Document source:
::::::::::

A quoi sert un président de la République ?
|Analyse
Changement politique
Par Prakash Neerohoo
Ce vendredi, le Parlement approuvera la nomination d’un nouveau président de la République pour succéder au président sortant Pradeep Roopun, dont le mandat de cinq ans a expiré le 2 décembre 2024. A quoi sert un président dans la République de Maurice ? Cette question parait anodine, mais elle revêt une importance particulière dans le contexte du changement politique qui a porté au pouvoir un nouveau gouvernement. Ce dernier s’est installé la semaine dernière en faisant le plein de ministres (24) et de ministres adjoints (10) prévus dans la Constitution.
D’abord, considérons le rôle du président tel qu’il est défini dans l’alinéa 28(1) (b) de la Constitution (voir la référence ci-dessous). Le président est tenu de soutenir et de défendre la Constitution afin de s’assurer que :
(a) les institutions de la démocratie et l’Etat de droit soient protégés ;
(b) les droits fondamentaux de tous soient respectés ; et
(c) l’unité de la nation mauricienne dans sa diversité soit maintenue et renforcée.
En théorie, le rôle du président est celui d’un gardien de la Constitution avec pour attributions spécifiques de protéger la démocratie au sens large du terme, d’assurer les droits civils et de préserver l’unité nationale. Mais, dans la pratique, les choses ne se passent pas de façon aussi souple. Tous les gouvernements sont parfois tentés de restreindre les libertés civiles et rétrécir le champ d’action des contre-pouvoirs (judiciaire, presse, syndicats, opposition) afin de se prémunir contre les critiques. Lorsque cela arrive dans la réalité, on s’attend à ce que le président s’élève à la hauteur de ses responsabilités pour veiller que la démocratie ne soit pas entravée ou muselée.

::::::::::

Lignes fournies:
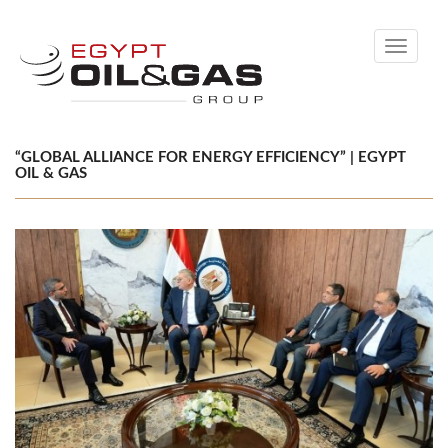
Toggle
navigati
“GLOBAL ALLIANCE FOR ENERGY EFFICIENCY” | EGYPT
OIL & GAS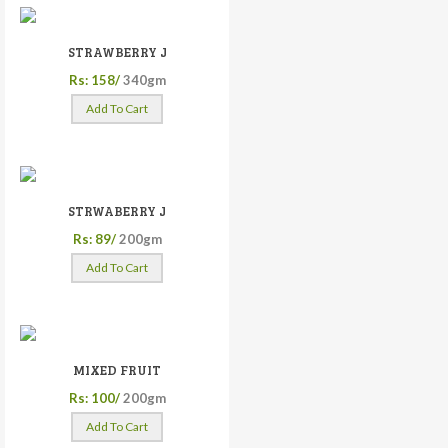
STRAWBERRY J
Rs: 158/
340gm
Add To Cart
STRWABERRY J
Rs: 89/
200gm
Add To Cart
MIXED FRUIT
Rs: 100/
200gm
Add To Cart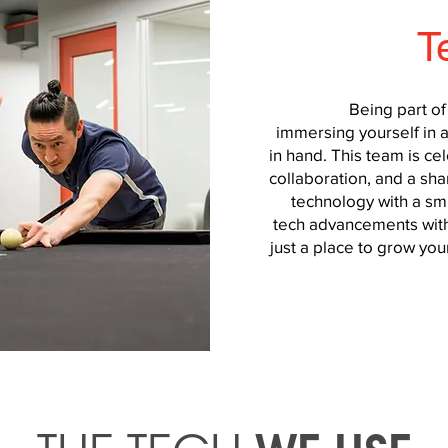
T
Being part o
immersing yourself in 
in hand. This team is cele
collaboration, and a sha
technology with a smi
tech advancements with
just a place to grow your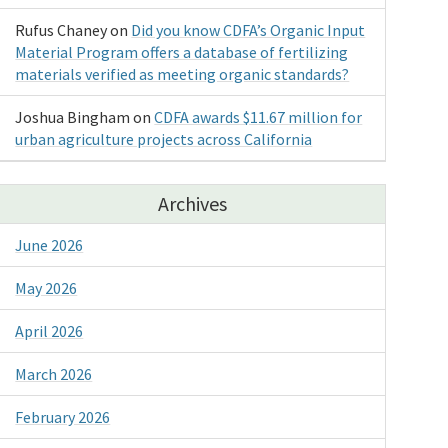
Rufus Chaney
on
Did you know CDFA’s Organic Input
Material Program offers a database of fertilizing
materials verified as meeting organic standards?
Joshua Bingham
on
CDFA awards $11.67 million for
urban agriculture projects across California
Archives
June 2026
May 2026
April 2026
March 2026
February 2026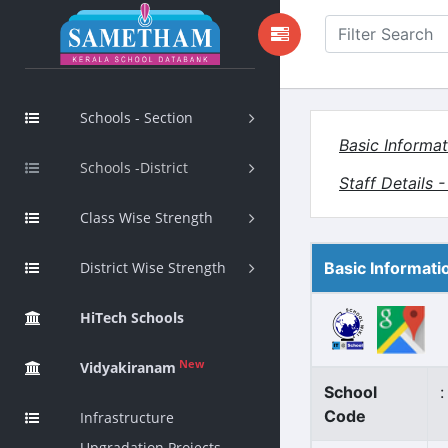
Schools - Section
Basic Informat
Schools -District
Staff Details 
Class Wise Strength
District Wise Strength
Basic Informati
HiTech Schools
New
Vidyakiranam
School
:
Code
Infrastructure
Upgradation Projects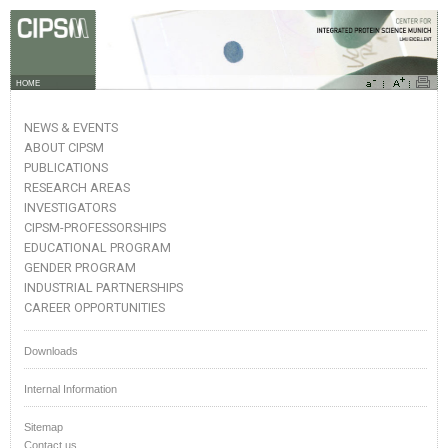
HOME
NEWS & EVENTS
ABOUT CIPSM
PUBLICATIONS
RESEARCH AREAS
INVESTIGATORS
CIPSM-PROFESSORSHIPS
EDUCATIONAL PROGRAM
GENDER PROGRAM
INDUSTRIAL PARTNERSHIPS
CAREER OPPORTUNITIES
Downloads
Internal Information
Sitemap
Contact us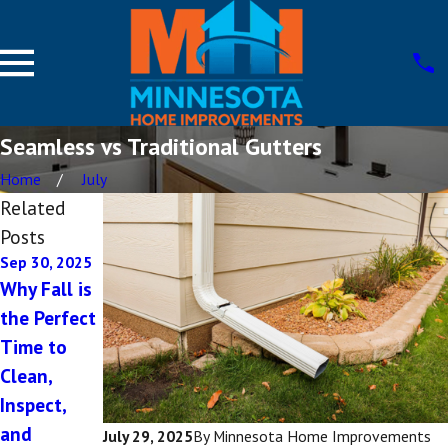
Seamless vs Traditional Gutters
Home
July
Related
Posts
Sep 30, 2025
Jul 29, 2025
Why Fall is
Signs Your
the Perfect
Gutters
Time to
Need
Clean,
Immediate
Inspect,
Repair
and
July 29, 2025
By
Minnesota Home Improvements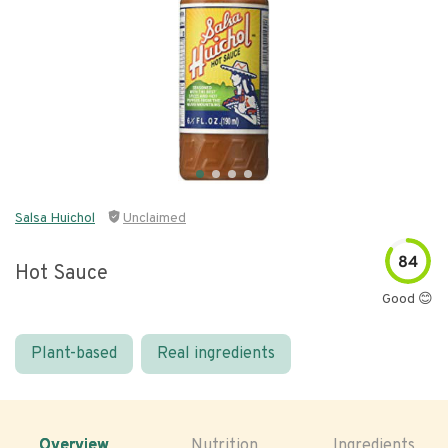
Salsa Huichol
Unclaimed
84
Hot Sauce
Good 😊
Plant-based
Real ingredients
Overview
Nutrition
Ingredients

::::::::::

Consigne 1:
Répondez aux questions suivantes à partir de l'article sur le rôle du président de la République :
(a) À quelle date le mandat du président sortant a-t-il expiré ?
(b) Combien de ministres et de ministres adjoints compte le nouveau gouvernement ?
(c) Quel alinéa de la Constitution définit le rôle du président ?
Consigne 2: Poursuivez l'article sur le rôle du président de la République à la suite de sa dernière phrase.

Corrigé 1:
(a) Le 2 décembre 2024.
(b) 24 ministres et 10 ministres adjoints.
(c) L'alinéa 28(1)(b).

Corrigé 2:
Rôle fantoche
Sur ce plan, il faut dire malheureusement que tous les présidents dans l’Histoire de la République ont joué un rôle passif face au gouvernement du jour, à l’exception de l’ex-président Cassam Uteem, qui avait démissionné de son poste en février 2002 en raison de son objection contre certaines dispositions d’un texte de loi sur le terrorisme qu’il jugeait anti-libertaires. Un autre président, Sir Anerood Jugnauth, avait démissionné en mars 2012, mais il ne l’avait pas fait à cause de quelque divergence grave sur un texte de loi. Il était plutôt parti pour rejoindre l’opposition après la démission du MSM du gouvernement PTr-MSM issu des élections de 2010.
A l’exception de ces deux personnes, tous les présidents à ce jour se sont accommodés docilement des actes du gouvernement de leur époque, jouant un rôle fantoche pour apposer leur signature sur tous les textes de loi qui leur furent soumis pour être ratifiés. Ils ne sont jamais prévalus de l’article 64(2) de la Constitution qui prévoit que le président peut demander au conseil des ministres de reconsidérer une décision s’il juge qu’elle n’est pas satisfaisante dans l’intérêt public.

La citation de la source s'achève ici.